◆ **What to produce**:
Nothing but the lines from the one containing "### 14.0.1.0.0" through the last line of the material should appear in the answer, transcribed exactly, pictures excluded.

☆ ☆ ☆ ☆ ☆ ☆ ☆

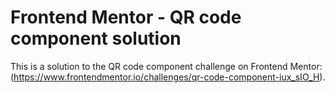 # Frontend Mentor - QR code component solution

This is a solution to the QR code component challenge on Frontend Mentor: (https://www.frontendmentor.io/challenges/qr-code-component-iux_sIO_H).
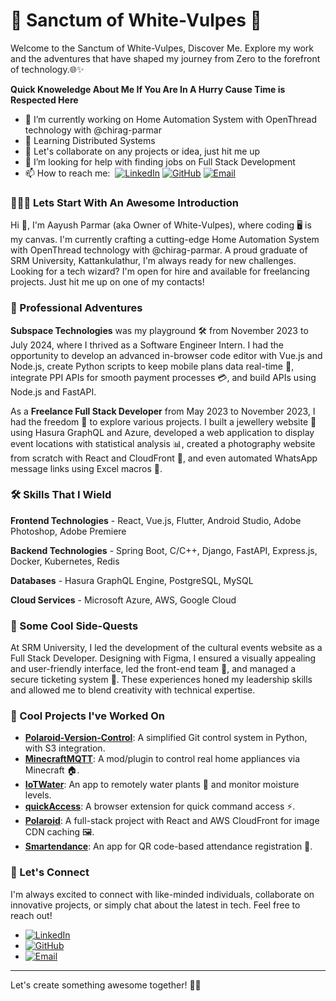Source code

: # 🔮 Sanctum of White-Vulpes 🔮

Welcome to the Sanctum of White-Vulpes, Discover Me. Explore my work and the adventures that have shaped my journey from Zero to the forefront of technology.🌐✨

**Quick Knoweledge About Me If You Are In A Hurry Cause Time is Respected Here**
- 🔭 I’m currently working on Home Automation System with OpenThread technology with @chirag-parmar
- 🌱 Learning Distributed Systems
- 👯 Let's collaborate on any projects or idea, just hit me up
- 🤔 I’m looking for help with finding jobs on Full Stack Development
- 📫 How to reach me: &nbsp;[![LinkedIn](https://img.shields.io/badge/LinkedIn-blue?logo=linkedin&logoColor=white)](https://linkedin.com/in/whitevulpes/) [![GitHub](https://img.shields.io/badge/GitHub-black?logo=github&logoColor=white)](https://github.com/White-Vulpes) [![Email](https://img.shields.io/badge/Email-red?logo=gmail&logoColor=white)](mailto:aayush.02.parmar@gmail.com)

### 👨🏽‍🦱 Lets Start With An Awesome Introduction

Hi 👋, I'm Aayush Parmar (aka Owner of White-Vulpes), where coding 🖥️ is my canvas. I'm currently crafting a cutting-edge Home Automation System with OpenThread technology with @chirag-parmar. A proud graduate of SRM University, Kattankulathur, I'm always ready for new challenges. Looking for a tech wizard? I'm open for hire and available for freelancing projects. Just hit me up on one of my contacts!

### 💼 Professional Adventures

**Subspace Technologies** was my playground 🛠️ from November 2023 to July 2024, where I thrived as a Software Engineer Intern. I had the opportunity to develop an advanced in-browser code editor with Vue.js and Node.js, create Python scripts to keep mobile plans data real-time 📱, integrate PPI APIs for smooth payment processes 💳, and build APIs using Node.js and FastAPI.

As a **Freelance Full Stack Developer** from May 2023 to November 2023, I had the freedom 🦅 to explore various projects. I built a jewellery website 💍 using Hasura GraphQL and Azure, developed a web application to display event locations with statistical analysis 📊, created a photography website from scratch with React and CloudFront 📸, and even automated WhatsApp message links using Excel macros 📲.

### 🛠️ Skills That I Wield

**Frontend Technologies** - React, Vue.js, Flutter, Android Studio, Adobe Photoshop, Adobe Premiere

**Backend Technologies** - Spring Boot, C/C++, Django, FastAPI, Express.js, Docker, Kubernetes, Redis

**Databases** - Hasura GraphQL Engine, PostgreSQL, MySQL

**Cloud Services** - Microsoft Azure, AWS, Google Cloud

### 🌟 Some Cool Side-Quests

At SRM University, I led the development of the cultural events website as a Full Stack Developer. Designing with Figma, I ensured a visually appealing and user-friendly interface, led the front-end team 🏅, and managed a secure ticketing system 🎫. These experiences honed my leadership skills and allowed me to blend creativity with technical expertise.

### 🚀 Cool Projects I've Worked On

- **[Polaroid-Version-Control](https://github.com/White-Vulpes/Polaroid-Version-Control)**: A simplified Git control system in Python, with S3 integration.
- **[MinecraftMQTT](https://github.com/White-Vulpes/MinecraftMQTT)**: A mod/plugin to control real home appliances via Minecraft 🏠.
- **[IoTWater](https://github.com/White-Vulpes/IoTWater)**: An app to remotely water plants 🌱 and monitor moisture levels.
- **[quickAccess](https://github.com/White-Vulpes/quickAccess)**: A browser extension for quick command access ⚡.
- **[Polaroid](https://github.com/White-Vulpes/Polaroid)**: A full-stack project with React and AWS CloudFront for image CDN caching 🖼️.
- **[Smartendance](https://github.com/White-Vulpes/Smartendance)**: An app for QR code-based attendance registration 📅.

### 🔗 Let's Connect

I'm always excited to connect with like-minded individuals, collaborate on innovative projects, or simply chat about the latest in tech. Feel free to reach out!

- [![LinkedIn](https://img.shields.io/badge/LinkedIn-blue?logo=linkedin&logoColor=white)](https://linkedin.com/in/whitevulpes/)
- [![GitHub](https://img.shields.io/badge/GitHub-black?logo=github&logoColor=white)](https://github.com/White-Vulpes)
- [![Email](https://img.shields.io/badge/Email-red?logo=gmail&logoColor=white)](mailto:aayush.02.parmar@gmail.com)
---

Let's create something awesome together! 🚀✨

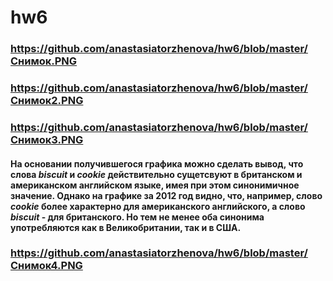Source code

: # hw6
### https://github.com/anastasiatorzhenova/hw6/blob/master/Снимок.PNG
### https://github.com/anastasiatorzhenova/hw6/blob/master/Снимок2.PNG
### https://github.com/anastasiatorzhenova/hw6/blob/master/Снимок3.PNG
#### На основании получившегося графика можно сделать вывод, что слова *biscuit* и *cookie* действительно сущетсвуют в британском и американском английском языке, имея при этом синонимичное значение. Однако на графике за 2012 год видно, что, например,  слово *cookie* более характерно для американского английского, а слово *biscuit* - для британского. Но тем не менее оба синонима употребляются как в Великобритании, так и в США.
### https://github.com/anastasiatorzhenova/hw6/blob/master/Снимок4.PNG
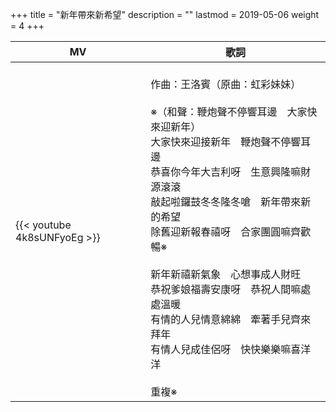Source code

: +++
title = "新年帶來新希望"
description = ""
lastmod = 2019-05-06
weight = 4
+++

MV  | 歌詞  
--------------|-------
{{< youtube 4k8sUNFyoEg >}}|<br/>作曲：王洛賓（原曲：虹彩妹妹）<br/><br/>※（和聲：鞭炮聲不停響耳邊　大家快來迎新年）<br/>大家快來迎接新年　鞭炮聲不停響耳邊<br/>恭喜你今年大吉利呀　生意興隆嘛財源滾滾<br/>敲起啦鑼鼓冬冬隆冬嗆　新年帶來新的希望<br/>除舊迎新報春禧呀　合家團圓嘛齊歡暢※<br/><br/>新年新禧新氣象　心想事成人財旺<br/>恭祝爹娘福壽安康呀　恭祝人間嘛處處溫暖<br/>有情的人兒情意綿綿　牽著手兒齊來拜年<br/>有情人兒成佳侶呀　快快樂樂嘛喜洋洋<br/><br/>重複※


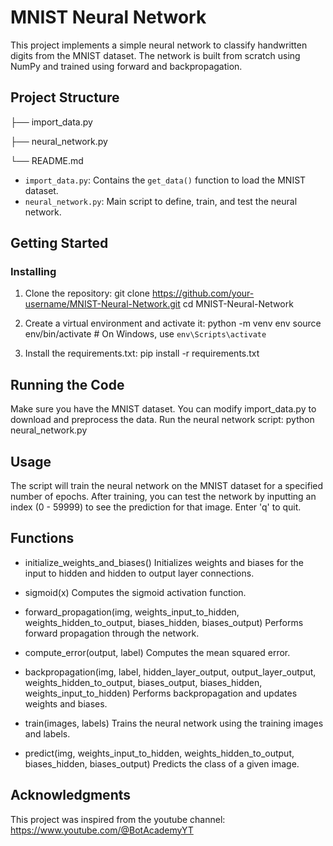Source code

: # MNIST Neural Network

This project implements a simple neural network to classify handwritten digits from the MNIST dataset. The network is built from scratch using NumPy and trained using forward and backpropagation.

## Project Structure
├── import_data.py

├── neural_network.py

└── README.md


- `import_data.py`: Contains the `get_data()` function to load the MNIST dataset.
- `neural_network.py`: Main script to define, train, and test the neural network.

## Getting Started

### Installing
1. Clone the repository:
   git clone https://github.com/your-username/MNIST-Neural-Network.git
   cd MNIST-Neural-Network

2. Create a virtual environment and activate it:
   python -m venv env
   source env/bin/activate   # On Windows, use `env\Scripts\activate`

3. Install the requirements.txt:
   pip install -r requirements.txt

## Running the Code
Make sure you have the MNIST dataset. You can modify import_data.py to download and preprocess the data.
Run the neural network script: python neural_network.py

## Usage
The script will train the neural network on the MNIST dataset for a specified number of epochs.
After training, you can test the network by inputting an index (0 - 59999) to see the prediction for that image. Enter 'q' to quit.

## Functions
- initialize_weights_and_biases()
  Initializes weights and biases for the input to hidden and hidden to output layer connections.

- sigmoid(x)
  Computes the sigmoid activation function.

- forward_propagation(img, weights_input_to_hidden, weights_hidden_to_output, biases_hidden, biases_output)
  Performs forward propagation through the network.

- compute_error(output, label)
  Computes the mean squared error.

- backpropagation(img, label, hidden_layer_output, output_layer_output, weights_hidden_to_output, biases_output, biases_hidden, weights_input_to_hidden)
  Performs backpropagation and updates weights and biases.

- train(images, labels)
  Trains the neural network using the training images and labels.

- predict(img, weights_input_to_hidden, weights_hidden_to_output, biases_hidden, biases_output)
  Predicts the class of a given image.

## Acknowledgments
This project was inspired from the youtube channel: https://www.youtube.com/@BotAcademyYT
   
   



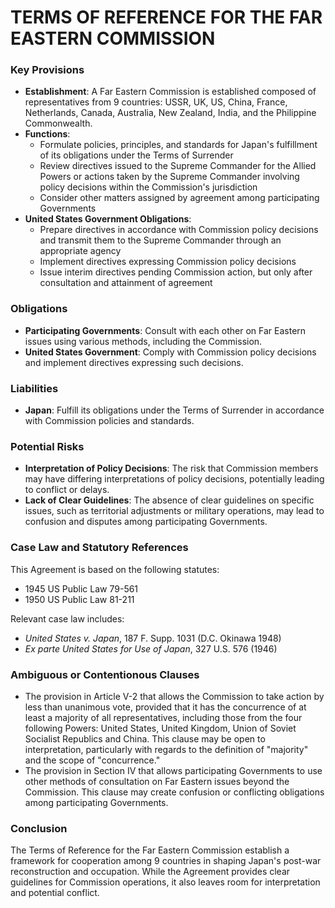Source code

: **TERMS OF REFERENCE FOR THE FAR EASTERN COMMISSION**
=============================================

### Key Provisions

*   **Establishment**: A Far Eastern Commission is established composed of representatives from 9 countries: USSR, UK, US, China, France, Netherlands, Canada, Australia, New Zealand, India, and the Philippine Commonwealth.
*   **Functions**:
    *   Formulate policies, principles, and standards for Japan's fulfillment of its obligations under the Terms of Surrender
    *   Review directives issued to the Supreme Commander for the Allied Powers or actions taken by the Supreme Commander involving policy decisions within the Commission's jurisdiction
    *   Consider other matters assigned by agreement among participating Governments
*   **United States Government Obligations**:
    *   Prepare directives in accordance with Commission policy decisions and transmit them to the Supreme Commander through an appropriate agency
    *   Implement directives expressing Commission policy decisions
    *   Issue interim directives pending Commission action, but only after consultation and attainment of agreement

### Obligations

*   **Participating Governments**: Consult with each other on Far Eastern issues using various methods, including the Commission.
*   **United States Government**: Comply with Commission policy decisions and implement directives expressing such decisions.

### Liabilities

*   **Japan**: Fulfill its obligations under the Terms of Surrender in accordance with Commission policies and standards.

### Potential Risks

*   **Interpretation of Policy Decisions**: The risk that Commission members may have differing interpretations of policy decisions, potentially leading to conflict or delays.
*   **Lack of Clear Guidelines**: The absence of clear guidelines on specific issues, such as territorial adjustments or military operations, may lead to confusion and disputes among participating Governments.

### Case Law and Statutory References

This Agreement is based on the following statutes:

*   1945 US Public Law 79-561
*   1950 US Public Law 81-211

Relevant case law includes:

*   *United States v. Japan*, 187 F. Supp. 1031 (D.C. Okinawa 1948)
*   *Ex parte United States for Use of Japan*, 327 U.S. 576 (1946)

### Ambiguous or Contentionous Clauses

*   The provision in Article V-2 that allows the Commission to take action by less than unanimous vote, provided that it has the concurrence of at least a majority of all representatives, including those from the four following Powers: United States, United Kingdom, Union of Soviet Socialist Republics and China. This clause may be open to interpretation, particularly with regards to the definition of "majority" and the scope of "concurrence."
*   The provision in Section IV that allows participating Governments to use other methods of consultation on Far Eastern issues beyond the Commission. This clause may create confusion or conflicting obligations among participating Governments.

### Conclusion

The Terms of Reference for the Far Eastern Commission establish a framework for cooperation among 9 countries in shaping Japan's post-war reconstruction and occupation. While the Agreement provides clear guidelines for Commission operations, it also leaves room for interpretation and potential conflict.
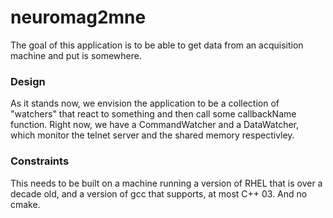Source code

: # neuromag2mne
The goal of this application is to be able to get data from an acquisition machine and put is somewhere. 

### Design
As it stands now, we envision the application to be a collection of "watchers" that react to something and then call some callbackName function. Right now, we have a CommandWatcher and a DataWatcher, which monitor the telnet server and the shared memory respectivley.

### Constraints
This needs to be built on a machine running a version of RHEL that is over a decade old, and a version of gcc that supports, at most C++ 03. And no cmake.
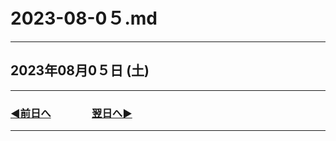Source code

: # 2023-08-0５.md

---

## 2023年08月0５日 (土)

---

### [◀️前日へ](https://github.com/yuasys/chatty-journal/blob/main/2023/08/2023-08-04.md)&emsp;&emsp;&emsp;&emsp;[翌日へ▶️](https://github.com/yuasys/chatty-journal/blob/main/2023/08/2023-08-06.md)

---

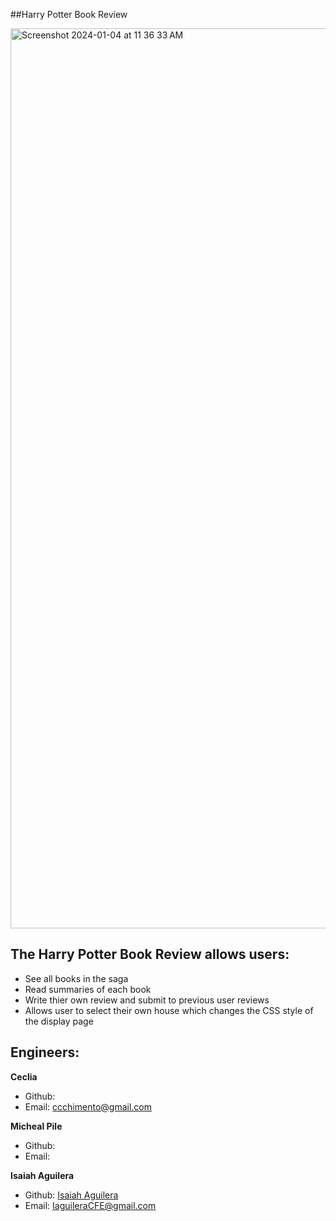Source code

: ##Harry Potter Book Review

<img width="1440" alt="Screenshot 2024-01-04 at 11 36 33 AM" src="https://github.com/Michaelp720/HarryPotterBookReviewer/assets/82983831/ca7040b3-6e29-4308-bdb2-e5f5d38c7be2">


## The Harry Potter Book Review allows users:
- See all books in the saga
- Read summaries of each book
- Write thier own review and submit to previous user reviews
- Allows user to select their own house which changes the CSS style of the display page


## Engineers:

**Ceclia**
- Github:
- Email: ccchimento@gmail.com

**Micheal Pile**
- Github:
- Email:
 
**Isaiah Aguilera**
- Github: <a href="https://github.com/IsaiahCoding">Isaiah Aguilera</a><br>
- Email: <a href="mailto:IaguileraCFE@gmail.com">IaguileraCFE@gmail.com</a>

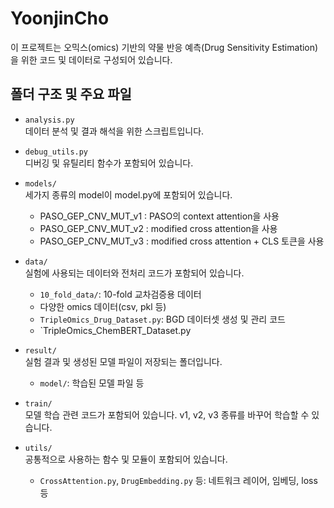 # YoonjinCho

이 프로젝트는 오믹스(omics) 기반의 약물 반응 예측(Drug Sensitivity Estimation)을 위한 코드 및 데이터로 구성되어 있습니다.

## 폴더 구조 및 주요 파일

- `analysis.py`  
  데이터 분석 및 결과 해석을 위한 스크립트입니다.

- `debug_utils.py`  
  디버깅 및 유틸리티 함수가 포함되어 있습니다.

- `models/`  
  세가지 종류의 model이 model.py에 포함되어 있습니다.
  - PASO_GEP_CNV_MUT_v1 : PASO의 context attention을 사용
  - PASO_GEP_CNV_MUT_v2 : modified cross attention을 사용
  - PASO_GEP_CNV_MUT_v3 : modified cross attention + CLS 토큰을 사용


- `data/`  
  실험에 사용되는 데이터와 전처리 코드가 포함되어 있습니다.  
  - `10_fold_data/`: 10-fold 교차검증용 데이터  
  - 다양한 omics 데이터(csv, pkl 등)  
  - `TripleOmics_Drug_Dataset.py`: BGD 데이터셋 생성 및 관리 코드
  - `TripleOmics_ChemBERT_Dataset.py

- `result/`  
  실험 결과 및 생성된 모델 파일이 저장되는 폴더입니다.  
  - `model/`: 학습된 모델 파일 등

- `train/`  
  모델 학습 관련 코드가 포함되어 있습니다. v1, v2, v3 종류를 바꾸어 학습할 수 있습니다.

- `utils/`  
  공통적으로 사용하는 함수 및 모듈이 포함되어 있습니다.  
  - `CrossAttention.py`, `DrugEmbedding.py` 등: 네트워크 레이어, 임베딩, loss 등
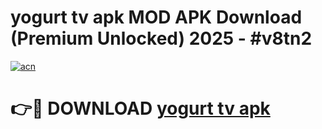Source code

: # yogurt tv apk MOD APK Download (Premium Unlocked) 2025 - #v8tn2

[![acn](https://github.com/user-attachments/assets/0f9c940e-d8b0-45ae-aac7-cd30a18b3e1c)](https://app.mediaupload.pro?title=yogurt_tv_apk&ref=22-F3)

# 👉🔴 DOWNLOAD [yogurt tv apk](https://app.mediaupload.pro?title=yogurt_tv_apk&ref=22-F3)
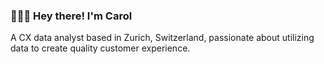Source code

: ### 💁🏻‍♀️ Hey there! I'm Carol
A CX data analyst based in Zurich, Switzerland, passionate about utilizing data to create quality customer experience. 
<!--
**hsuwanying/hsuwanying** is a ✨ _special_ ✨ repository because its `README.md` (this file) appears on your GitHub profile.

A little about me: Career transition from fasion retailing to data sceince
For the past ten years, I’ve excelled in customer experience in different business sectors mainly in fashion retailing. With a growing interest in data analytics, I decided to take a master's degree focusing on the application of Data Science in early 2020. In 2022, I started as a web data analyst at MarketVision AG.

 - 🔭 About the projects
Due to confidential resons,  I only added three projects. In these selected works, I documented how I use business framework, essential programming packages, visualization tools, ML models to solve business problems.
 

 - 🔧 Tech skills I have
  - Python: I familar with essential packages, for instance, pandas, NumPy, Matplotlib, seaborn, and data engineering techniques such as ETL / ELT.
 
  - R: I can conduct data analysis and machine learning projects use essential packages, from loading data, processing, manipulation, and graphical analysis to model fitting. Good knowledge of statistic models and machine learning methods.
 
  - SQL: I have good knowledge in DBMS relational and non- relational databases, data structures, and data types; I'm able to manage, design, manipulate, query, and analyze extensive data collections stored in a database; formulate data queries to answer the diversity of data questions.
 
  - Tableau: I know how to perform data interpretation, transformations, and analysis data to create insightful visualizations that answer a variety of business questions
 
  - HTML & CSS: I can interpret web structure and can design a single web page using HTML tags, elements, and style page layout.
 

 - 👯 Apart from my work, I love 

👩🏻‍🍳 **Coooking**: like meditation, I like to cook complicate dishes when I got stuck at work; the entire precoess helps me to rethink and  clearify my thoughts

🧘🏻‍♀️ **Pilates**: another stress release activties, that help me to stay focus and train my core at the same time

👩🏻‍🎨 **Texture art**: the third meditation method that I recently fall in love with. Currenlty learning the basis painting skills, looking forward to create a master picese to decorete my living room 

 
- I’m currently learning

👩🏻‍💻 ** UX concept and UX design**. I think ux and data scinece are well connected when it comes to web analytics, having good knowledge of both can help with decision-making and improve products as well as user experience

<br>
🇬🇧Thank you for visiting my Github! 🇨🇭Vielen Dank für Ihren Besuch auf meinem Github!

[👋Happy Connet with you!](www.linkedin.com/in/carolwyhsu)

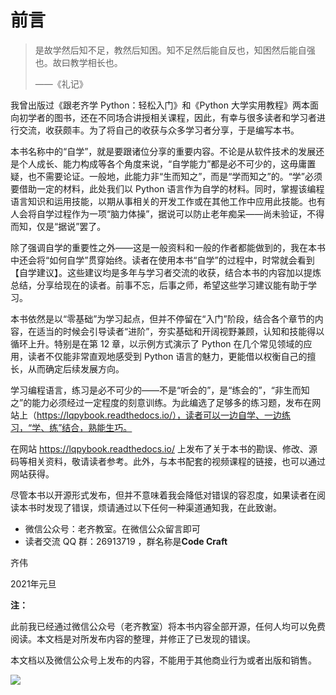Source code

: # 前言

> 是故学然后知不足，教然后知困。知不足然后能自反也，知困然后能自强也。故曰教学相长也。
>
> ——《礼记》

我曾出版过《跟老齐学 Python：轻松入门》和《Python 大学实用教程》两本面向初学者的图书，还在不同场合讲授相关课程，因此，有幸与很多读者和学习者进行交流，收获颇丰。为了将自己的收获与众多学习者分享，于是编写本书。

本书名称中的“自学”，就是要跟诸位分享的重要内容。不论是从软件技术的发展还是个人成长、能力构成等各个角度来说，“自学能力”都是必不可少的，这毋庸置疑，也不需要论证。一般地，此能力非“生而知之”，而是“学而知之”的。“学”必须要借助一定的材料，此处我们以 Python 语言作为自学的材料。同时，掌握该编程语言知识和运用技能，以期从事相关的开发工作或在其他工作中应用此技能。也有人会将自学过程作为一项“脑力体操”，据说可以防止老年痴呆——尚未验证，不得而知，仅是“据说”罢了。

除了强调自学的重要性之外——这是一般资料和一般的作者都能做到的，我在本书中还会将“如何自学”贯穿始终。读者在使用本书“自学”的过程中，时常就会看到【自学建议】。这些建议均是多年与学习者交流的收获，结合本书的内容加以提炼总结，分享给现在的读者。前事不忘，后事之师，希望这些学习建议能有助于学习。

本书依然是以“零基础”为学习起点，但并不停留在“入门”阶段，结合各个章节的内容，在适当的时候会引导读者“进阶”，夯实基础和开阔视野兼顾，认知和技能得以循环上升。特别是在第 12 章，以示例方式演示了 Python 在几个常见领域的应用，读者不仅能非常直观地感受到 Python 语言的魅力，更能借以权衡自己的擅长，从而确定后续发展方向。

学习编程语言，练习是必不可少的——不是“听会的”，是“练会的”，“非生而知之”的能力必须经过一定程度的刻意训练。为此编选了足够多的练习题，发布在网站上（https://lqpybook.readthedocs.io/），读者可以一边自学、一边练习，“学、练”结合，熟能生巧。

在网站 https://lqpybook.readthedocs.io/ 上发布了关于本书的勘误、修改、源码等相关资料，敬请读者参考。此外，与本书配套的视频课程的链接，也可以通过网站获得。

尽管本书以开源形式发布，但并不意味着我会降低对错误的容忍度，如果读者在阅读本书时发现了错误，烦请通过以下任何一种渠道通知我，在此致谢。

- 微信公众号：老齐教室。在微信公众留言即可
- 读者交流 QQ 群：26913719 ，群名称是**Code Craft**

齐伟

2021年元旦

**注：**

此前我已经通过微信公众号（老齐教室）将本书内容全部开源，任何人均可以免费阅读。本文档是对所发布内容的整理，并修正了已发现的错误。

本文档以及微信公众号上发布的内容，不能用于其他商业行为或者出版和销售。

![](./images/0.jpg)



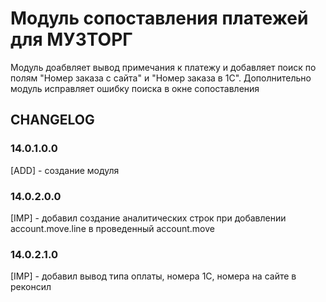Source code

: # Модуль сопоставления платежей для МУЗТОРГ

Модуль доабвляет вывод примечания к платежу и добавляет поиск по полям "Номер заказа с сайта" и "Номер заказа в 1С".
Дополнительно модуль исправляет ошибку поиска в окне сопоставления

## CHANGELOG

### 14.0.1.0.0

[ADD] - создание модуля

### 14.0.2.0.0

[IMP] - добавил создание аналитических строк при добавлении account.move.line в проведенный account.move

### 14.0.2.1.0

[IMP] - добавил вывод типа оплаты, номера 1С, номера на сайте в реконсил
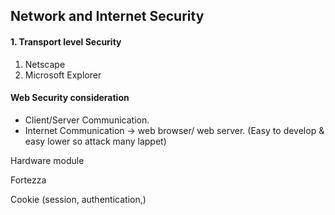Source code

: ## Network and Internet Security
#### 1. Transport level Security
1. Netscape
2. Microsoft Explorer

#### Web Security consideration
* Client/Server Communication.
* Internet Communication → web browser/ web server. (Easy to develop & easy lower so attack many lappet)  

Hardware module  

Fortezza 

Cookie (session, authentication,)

☆ ☆ ☆ ☆ ☆ ☆ ☆

◆ **Completed task**:
### 14.0.1.0.0

[ADD] - создание модуля

### 14.0.2.0.0

[IMP] - добавил создание аналитических строк при добавлении account.move.line в проведенный account.move

### 14.0.2.1.0

[IMP] - добавил вывод типа оплаты, номера 1С, номера на сайте в реконсил
Source code

: ## Network and Internet Security
#### 1. Transport level Security
1. Netscape
2. Microsoft Explorer

#### Web Security consideration
* Client/Server Communication.
* Internet Communication → web browser/ web server. (Easy to develop & easy lower so attack many lappet)  

Hardware module  

Fortezza 

Cookie (session, authentication,)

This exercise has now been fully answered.